American “Legal Fictions” for 2007

By: Law is Cool · December 31, 2007 · Filed Under Civil Rights, Humour, International Law · 4 Comments 

Slate magazine is offering the Bush Administration’s Top 10 “Dumbest Legal Arguements of the Year.” In 2006, they presented the Top 10 “Most Outrageous Civil Liberties Violations.”

Here is this year’s list in brief (see the article for details):

10. The NSA’s eavesdropping was limited in scope.

9. Scooter Libby’s sentence was commuted because it was excessive.

8. The vice president’s office is not a part of the executive branch.

7. The Guantanamo Bay detainees enjoy more legal rights than any prisoners of war in history.

6. Water-boarding may not be torture.

5. Everyone who has ever spoken to the president about anything is barred from congressional testimony by executive privilege.

4. Nine U.S. attorneys were fired by nobody, but for good reason.

3. Alberto Gonzales.

2. State secrets.

1. The United States does not torture.

Comments

4 Responses to “American “Legal Fictions” for 2007”

  1. JonathanW on January 2nd, 2008 12:02 pm

    “7. The Guantanamo Bay detainees enjoy more legal rights than any prisoners of war in history.”

    This is true. All of the ununiformed combatants captured on the battlefield could have (and in my opinion should have) been shot under the Geneva Conventions.

  2. lawiscool on January 2nd, 2008 3:29 pm

    Hi Jonathan,

    We would be interested to hear how such actions would be justifiable under the Geneva Conventions, especially considering the flexibility afforded to cultural interpretations of identifying uniforms, i.e. black turbans, as well as situations accounting for intel and special forces that obviously wear irregular costume.

    And then would like a follow-up on how it could be ethicially justified.

    Thank you.

  3. J.M. Heinrichs on January 4th, 2008 2:15 am

    The applicable info is here: http://www.forces.gc.ca/jag/training/publications/loac_man_e.asp

    Special Forces wearing irregular costumes qualify as executable under the GCs. Your mention of “intelligence” is without substance. The ethical justification question is meaningless: any such execution would be legal.

    If you are serious about the subject: http://www.yale.edu/lawweb/avalon/lawofwar/lawwar.htm

    Cheers

  4. lawiscool on January 4th, 2008 8:56 am

    Genuinely interesting. We do welcome alternative perspectives, and the Bush administration’s justification of these practices still baffle the entire legal community: “The argument that Guantanamo prisoners have greater rights than they would otherwise be afforded relies on deep distortions of both fact and law.”

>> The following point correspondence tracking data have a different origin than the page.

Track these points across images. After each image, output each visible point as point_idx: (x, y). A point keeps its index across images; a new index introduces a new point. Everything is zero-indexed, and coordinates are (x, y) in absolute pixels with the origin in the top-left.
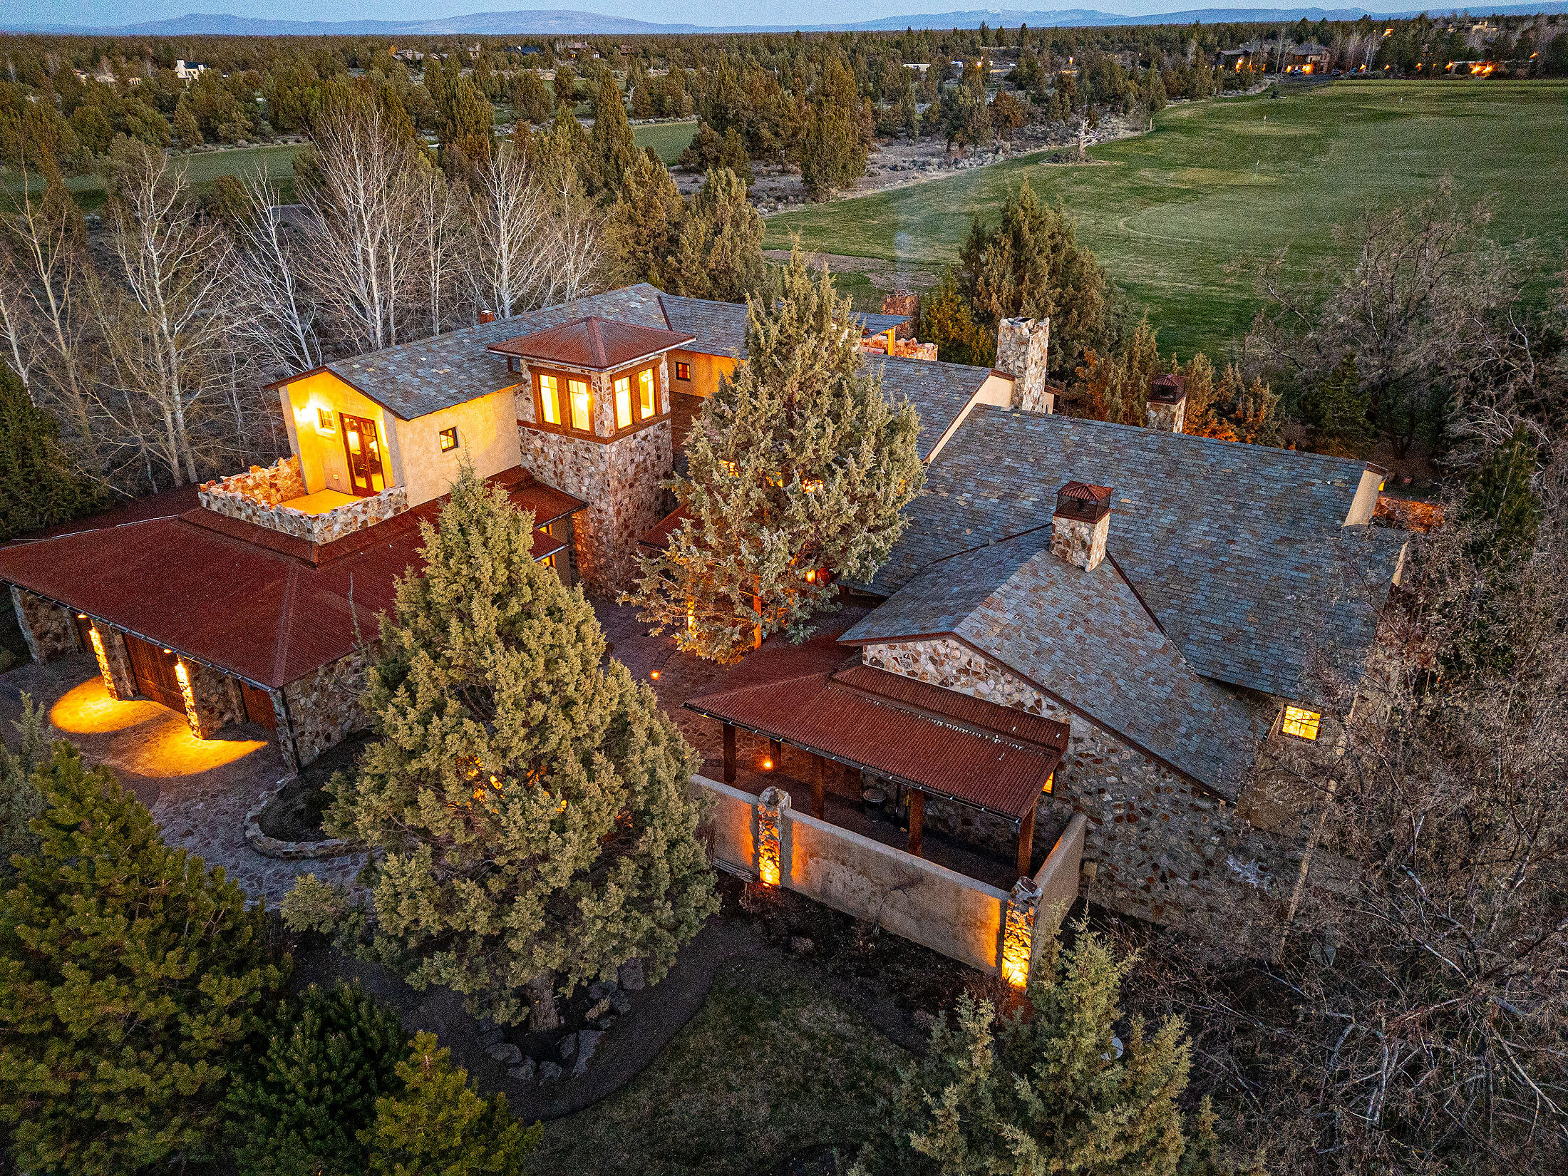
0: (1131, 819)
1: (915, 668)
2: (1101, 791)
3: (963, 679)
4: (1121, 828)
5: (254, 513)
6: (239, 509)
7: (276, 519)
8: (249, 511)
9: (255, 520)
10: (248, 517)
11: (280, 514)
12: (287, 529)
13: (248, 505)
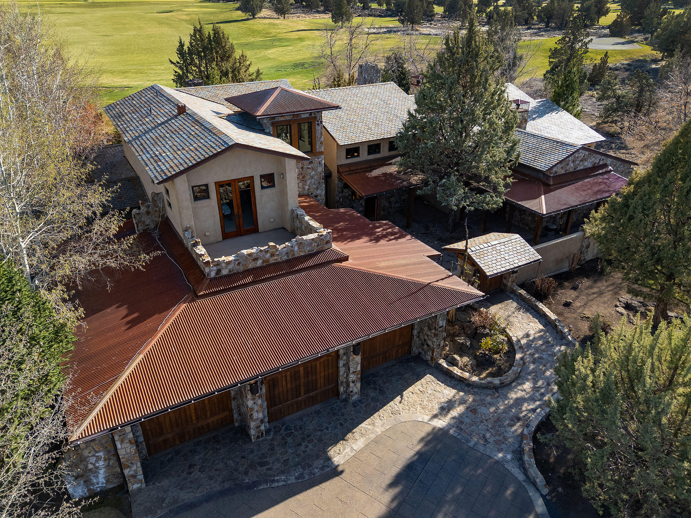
1: (568, 167)
3: (581, 164)
5: (272, 255)
6: (256, 259)
7: (296, 248)
8: (268, 255)
9: (272, 261)
10: (264, 262)
11: (301, 244)
12: (307, 250)
13: (266, 252)
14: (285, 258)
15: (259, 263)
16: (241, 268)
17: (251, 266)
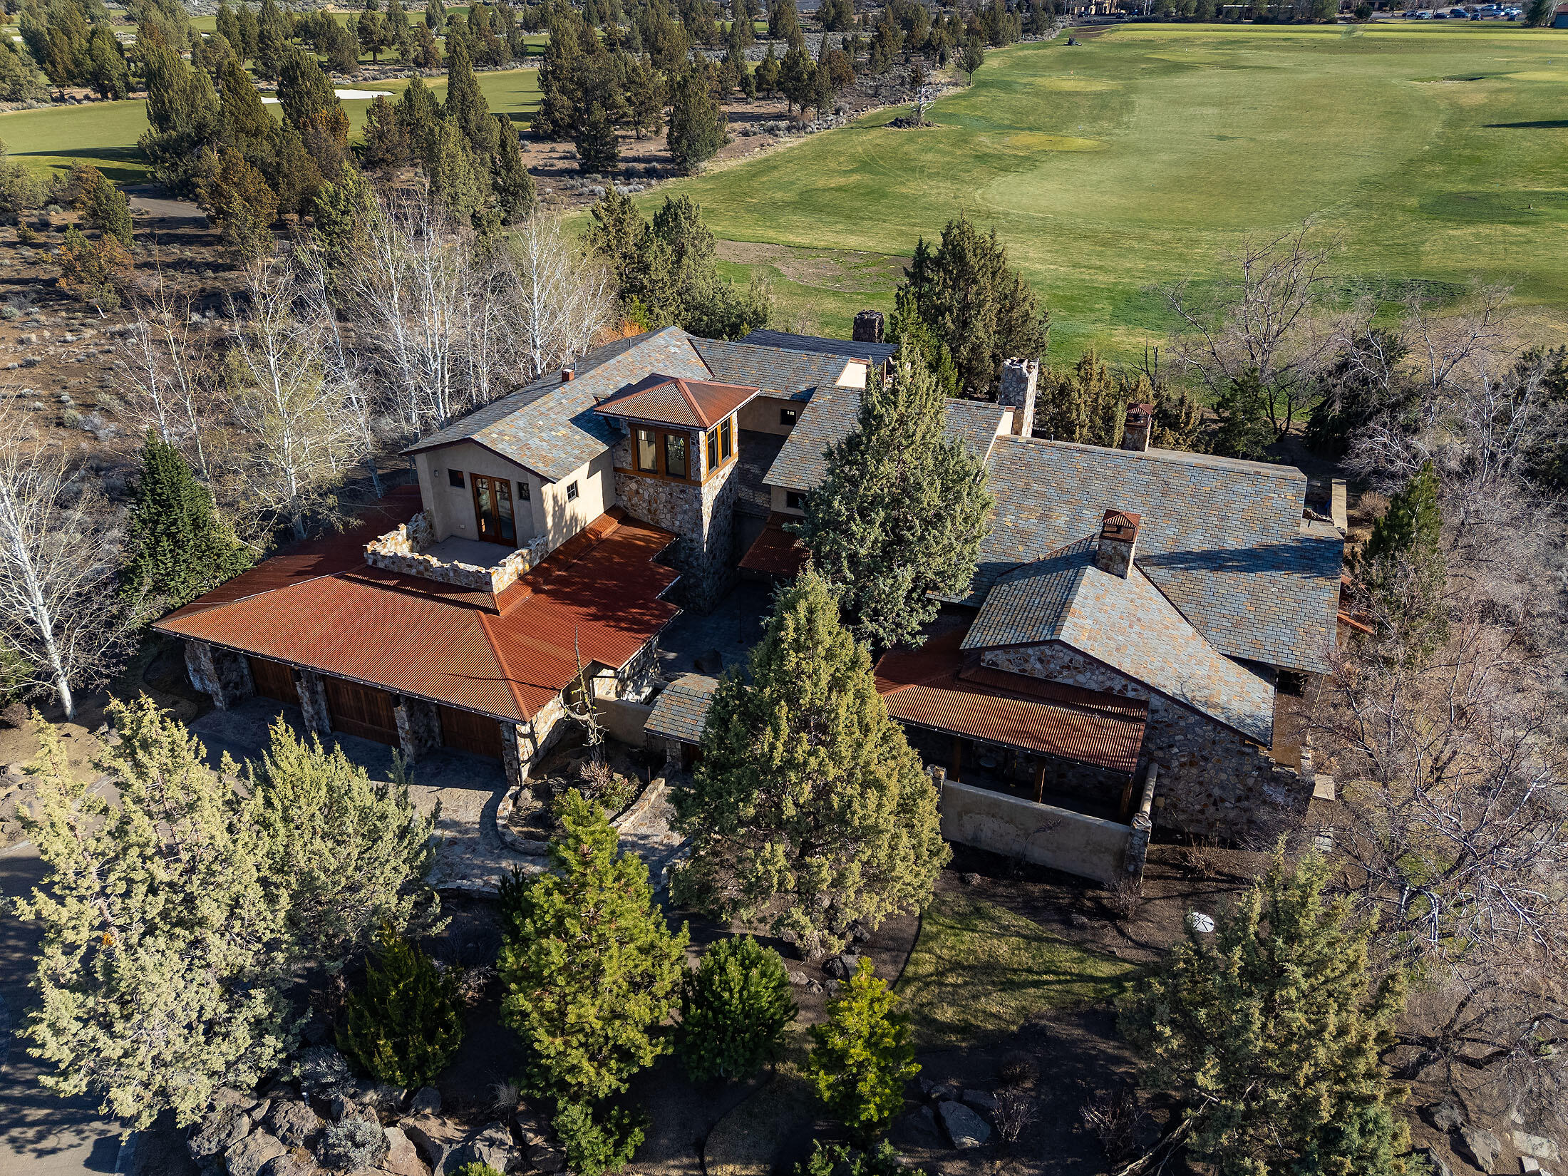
0: (1192, 764)
1: (1028, 667)
2: (1172, 746)
3: (1065, 673)
4: (1183, 772)
5: (427, 570)
6: (410, 566)
7: (451, 574)
8: (421, 568)
9: (427, 575)
10: (418, 572)
11: (456, 570)
12: (463, 582)
13: (420, 562)
14: (440, 579)
15: (414, 572)
16: (396, 570)
17: (406, 570)
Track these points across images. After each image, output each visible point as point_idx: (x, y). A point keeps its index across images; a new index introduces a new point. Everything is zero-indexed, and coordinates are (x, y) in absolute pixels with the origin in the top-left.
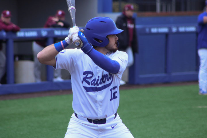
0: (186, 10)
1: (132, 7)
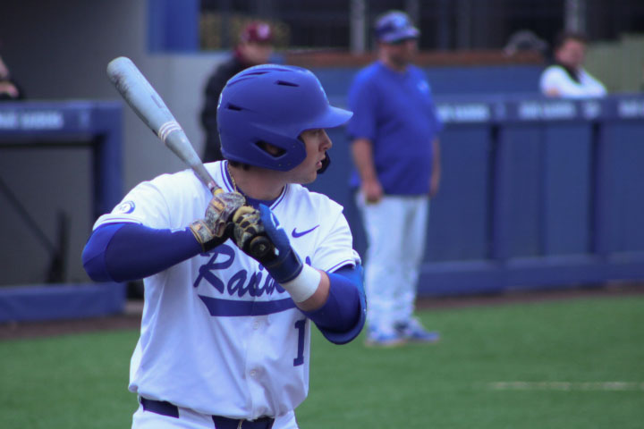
0: (453, 45)
1: (264, 30)
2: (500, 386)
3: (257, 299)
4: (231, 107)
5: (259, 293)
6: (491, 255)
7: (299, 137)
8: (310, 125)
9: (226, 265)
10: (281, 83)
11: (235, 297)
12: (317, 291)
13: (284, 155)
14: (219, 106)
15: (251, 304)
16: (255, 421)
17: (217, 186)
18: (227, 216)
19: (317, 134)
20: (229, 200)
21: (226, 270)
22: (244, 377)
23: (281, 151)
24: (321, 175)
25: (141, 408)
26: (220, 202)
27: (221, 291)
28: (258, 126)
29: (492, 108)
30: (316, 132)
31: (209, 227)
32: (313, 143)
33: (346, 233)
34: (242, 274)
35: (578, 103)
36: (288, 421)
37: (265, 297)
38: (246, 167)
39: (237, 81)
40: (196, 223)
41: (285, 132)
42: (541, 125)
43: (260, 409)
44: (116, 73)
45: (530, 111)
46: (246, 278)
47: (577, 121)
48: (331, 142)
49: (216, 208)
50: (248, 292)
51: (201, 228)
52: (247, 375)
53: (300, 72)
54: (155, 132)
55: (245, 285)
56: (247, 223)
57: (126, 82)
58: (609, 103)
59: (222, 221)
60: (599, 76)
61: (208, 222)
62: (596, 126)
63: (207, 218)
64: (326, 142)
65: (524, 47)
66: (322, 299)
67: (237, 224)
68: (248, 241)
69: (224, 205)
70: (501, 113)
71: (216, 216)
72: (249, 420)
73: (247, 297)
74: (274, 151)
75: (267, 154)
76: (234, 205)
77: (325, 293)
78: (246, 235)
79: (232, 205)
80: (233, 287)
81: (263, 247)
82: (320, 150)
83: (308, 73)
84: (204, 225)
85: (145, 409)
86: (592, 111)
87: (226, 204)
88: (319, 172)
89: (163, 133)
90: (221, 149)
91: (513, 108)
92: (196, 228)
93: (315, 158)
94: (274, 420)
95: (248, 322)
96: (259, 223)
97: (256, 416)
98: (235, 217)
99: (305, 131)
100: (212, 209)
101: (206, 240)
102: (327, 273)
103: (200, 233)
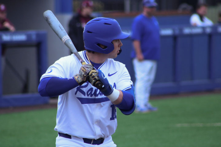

    The Supreme Court decided in Hamdan v. Rumsfeld that that GC and the Uniform Code of Military Justice do apply, and that commissions were a violation of Federal law:
    “…if there be “any doubt” whether he is entitled to prisoner-of-war protections, he must be afforded those protections until his status is determined by a “competent tribunal.” . Because we hold that Hamdan may not, in any event, be tried by the military commission the President has convened pursuant to the November 13th Order and Commission Order No. 1, the question whether his potential status as a prisoner of war independently renders illegal his trial by military commission may be reserved.”

    Also, under Article 5 coercions are not allowed under GC as they are in the commissions.

    So to suggest that they are afforded more rights does seem a gross mischaracterization.